Liderlerin şüpheci olması gerektiğini kanıtlayan üç bilimsel neden
Belirsizlik çağında kesinlik, sanıldığı gibi bir liderlik gücü değil; yeniliğin, büyümenin ve doğru kararların önündeki en büyük engel. Günümüz dünyasında gerçek liderlik, tüm cevaplara sahip olmaktan çok, şüphe etmeye cesaret edebilmeyi gerektiriyor.
Belirsizlik çağında kesinlik, sanıldığı gibi bir liderlik gücü değil; yeniliğin, büyümenin ve doğru kararların önündeki en büyük engel. Günümüz dünyasında gerçek liderlik, tüm cevaplara sahip olmaktan çok, şüphe etmeye cesaret edebilmeyi gerektiriyor.
31 Mayıs 2025, 09:00
Dünya politik, teknolojik ve ahlaki çalkantılarla sarsılırken kesinlik arayışımız doğallaşıyor. Net cevaplar, sağlam zemin ve ne olursa olsun kendinden emin liderler istiyoruz. Ancak zemin sürekli kayıyor. Araştırmalar, çalışanların yaşadığı belirsizlikte yüzde 80’e varan artış olduğunu gösteriyor. Bu da her hafta neredeyse bir tam iş gününün stres ve kaygıya gitmesine neden oluyor. Maliyeti? Yılda 183 milyar dolar.

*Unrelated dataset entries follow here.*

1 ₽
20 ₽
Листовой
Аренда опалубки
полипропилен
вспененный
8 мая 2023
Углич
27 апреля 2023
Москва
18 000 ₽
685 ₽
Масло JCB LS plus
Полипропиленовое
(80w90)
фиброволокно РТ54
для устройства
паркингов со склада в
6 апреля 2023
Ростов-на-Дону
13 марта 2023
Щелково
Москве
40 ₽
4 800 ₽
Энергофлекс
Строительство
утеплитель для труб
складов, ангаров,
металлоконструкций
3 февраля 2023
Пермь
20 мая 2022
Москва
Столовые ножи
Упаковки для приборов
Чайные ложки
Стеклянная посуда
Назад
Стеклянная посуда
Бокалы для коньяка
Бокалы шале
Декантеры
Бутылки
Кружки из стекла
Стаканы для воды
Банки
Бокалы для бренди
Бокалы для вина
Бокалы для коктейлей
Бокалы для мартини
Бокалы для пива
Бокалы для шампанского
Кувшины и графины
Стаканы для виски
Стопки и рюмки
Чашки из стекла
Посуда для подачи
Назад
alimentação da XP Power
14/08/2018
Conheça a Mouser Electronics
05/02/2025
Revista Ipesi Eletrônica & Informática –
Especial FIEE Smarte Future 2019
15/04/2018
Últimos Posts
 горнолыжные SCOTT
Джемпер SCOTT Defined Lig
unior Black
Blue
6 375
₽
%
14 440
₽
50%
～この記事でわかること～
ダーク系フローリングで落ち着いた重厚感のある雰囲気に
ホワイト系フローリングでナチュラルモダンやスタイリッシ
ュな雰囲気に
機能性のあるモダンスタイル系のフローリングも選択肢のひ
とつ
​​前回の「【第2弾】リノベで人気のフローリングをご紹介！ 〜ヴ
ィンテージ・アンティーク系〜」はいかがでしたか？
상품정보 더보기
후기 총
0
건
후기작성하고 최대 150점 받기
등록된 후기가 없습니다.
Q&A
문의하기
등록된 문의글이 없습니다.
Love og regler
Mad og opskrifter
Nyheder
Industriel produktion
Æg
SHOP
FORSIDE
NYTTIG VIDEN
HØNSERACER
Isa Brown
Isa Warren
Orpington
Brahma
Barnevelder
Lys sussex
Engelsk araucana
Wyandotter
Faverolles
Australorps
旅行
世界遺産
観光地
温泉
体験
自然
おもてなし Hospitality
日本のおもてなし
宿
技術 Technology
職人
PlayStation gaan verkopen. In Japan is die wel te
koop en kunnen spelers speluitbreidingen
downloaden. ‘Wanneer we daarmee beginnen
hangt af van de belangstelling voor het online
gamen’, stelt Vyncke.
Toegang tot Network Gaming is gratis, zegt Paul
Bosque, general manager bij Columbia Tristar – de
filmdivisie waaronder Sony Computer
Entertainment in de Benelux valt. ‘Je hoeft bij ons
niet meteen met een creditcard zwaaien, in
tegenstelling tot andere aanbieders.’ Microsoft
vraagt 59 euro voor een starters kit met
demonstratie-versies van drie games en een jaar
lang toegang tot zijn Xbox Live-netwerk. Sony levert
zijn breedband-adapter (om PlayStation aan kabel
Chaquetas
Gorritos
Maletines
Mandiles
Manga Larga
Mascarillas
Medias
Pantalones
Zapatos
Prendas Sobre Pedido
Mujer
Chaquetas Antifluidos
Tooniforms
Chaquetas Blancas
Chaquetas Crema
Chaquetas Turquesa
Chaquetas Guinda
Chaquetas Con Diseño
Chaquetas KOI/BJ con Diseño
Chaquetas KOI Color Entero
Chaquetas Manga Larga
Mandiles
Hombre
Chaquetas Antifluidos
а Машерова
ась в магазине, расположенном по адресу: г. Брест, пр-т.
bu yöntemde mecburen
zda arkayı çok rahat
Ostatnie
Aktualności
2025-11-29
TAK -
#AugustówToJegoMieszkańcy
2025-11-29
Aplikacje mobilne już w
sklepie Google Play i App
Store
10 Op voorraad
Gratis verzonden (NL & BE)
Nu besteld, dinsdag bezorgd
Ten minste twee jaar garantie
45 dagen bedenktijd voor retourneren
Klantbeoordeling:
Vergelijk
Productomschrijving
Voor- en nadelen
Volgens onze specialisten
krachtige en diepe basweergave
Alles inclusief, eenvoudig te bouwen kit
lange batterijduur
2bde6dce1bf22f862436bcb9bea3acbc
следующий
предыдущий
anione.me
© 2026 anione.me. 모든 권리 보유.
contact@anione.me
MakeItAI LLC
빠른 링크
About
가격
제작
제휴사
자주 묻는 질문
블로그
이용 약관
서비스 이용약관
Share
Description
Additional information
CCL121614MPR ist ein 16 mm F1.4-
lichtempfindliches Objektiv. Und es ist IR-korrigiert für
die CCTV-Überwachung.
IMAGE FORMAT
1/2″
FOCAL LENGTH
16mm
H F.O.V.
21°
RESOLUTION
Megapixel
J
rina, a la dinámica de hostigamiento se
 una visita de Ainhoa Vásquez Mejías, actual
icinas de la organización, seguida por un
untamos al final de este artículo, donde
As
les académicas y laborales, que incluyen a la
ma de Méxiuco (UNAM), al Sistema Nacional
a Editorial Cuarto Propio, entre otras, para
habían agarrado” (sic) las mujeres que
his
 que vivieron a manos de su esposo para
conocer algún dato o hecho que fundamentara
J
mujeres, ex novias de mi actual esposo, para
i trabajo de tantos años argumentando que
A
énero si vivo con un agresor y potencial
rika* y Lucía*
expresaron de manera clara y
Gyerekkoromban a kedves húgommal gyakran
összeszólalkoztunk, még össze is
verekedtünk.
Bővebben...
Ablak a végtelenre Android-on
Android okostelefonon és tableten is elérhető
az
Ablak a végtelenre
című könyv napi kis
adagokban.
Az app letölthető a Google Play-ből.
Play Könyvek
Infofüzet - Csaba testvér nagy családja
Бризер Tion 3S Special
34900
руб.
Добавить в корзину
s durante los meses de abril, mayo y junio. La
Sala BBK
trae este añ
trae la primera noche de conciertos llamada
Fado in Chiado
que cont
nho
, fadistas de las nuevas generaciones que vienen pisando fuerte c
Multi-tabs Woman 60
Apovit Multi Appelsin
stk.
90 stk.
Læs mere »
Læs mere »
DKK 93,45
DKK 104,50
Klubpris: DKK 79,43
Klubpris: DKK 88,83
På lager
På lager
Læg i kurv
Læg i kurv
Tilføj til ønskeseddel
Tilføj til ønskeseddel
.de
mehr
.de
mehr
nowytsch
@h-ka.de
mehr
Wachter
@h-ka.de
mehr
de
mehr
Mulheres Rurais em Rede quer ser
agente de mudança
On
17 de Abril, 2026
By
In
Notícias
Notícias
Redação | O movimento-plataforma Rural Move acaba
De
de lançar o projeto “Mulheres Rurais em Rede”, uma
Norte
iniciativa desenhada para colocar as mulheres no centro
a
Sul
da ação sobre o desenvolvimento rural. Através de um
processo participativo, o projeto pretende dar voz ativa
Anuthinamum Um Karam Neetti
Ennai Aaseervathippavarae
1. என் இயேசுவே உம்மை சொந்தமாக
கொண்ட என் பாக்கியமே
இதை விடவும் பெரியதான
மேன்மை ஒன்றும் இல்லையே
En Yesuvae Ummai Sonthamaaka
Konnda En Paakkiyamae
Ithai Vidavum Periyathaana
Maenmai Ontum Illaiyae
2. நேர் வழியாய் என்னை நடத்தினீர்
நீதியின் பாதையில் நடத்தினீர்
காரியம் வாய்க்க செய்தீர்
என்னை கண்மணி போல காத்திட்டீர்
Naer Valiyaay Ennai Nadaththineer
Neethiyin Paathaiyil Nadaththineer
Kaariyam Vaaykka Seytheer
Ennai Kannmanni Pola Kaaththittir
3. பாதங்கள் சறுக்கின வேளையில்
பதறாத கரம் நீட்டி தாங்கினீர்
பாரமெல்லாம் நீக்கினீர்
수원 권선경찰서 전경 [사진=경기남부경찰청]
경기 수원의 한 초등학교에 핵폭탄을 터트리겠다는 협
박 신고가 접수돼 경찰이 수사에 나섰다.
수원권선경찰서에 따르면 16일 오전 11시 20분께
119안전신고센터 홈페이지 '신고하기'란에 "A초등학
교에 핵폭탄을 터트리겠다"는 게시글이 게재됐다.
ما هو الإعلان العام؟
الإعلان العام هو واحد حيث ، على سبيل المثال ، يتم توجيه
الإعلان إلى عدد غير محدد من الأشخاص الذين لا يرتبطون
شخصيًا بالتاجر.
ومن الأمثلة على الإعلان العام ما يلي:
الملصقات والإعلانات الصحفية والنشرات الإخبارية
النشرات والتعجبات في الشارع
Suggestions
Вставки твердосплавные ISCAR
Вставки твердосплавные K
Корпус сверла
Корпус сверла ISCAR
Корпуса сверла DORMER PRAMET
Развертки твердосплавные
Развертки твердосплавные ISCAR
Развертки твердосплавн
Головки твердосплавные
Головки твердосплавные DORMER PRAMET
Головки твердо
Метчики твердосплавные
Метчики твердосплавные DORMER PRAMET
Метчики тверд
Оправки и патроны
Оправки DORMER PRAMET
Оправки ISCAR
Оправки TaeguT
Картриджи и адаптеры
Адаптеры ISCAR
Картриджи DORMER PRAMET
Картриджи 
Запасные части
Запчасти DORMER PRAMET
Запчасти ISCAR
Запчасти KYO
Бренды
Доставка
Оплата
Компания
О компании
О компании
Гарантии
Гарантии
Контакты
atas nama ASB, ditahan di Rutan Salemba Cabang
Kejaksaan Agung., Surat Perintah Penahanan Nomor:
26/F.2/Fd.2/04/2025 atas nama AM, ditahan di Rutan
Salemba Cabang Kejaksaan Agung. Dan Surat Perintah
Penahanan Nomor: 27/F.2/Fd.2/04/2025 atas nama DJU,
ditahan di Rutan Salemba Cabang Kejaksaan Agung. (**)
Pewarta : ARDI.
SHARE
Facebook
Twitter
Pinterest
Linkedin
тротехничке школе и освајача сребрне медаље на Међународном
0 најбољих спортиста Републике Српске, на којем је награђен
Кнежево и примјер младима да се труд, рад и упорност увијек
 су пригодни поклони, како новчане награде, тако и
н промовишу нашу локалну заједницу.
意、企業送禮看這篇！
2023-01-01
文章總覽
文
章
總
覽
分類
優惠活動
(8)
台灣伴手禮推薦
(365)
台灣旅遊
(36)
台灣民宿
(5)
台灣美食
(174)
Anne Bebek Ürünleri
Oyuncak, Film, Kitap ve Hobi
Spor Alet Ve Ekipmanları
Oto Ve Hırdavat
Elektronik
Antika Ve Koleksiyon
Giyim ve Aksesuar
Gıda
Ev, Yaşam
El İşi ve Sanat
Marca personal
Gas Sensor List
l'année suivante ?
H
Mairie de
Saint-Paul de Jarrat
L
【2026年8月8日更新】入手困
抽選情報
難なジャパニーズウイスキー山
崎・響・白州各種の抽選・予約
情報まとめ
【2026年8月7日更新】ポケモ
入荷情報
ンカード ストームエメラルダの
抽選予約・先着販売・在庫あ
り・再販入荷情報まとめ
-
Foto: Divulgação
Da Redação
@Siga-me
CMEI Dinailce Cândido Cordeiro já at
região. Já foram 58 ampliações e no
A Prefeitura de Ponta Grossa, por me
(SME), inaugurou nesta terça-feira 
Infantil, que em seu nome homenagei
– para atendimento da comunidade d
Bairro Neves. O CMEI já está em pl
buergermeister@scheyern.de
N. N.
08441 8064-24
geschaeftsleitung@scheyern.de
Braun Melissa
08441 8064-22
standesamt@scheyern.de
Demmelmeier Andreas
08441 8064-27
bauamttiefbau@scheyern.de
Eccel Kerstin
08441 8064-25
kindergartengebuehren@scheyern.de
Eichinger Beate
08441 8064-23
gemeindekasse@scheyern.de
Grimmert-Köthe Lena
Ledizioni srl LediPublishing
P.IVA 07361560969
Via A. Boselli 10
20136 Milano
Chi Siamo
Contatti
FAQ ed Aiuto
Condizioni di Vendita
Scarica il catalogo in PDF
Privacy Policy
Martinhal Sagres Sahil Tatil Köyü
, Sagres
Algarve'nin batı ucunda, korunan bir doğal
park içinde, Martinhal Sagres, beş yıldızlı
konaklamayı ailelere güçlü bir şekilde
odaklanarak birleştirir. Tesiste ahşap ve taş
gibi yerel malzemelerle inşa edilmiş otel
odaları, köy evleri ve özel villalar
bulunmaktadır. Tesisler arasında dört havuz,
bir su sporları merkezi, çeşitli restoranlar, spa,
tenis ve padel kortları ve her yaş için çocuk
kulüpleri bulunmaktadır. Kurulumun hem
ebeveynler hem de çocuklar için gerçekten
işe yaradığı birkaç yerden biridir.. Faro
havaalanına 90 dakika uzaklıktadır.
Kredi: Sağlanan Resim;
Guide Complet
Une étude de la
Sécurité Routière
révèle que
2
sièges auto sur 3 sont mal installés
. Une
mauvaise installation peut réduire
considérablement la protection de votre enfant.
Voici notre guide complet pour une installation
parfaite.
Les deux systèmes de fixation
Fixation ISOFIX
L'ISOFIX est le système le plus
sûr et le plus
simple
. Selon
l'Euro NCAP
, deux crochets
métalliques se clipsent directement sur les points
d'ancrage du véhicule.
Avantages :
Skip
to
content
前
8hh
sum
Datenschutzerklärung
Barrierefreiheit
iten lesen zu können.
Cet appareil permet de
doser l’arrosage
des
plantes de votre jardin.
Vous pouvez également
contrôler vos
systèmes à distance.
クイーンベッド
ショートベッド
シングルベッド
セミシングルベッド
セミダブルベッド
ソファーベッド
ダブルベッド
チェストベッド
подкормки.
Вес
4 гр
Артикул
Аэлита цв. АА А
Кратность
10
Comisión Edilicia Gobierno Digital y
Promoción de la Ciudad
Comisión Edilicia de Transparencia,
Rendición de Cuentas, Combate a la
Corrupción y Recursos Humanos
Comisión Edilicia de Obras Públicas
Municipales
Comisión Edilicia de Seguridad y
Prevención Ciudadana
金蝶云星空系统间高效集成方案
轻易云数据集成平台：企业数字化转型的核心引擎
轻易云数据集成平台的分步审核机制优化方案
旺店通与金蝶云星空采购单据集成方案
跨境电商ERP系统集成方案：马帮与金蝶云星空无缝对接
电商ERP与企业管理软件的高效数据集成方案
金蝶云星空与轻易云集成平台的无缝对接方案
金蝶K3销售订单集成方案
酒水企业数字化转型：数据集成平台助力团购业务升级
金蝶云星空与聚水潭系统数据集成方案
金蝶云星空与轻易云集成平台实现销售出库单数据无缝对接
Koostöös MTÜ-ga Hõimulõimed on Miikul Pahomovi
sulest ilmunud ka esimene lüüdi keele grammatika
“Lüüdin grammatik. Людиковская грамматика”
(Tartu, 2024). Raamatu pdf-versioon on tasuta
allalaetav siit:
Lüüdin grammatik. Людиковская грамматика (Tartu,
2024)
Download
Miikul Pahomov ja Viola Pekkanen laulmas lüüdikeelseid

İlk bakışta kesinlik bir çözüm gibi görünebilir. Ancak bir paradoks var: Kesinlik, belirsizliğin zıttı değildir. Hatta çoğu zaman netliğin de zıttıdır. Yeni bilgiye, farklı fikirlere ve gelişime kapıyı kapatır. Bu yüzden bugünün dünyasında ihtiyacımız olan şey kesinlik değil; düşünen, sorgulayan ve uyum sağlayan bir şüpheciliktir.
1. Kesinlik yeniliği öldürür
Alman fizikçi Max Planck, "Bilim bir cenazede bir kere ilerler" demişti. En zeki insanlar bile -Einstein dahil- kendi fikirlerine o kadar bağlanırlar ki yeniliklere karşı direnirler.
Yenilik, eski düşünceleri bırakıp yeni fikirleri değerlendirme cesareti gerektirir. Ancak bu özellikle uzmanlar için zordur. Araştırmalar, deneyim arttıkça zihinsel esnekliğin azaldığını gösteriyor. Bu da bizi, değişen dünyayı fark edemez hale getiriyor.
Örneğin Blackberry: Bir dönem cep telefonlarının lideriydi. Ancak iPhone'un getirdiği devrimi göremediler. Eskiden işe yarayan yöntemlere sarıldılar, pazar liderliklerinin onları koruyacağını düşündüler. Ama dünya değişmişti ve onlar çok geç fark etti.
2. Kesinlik büyümeyi sınırlar
Şüphe, liderliğin en az takdir edilen ama en güçlü araçlarından biridir. Varsayımlarımızı, inançlarımızı ve düşünce tarzımızı sorgulamamızı sağlar. Bu, yeni beceriler öğrenmenin ve farklı bakış açılarını anlamanın önünü açar.
Araştırmalar, öğrenmeye açık ve esnek insanların daha başarılı olduğunu gösteriyor. Buna karşılık kesinlik, zihni kapatır. Ego uğruna merakı feda eder. Nörobilimsel araştırmalar, insanlar ait hissettikleri grupların inançlarına ters düşen bilgileri reddetme eğiliminde olduklarını ortaya koyuyor.
Bu, önyargı ve kutuplaşmayı besliyor. Gerçek liderler ise bu döngüyü kırmalı: daha çok soru sorarak, farklı fikirlere açık olarak ve en emin oldukları anda bile kendi düşüncelerini sorgulayarak.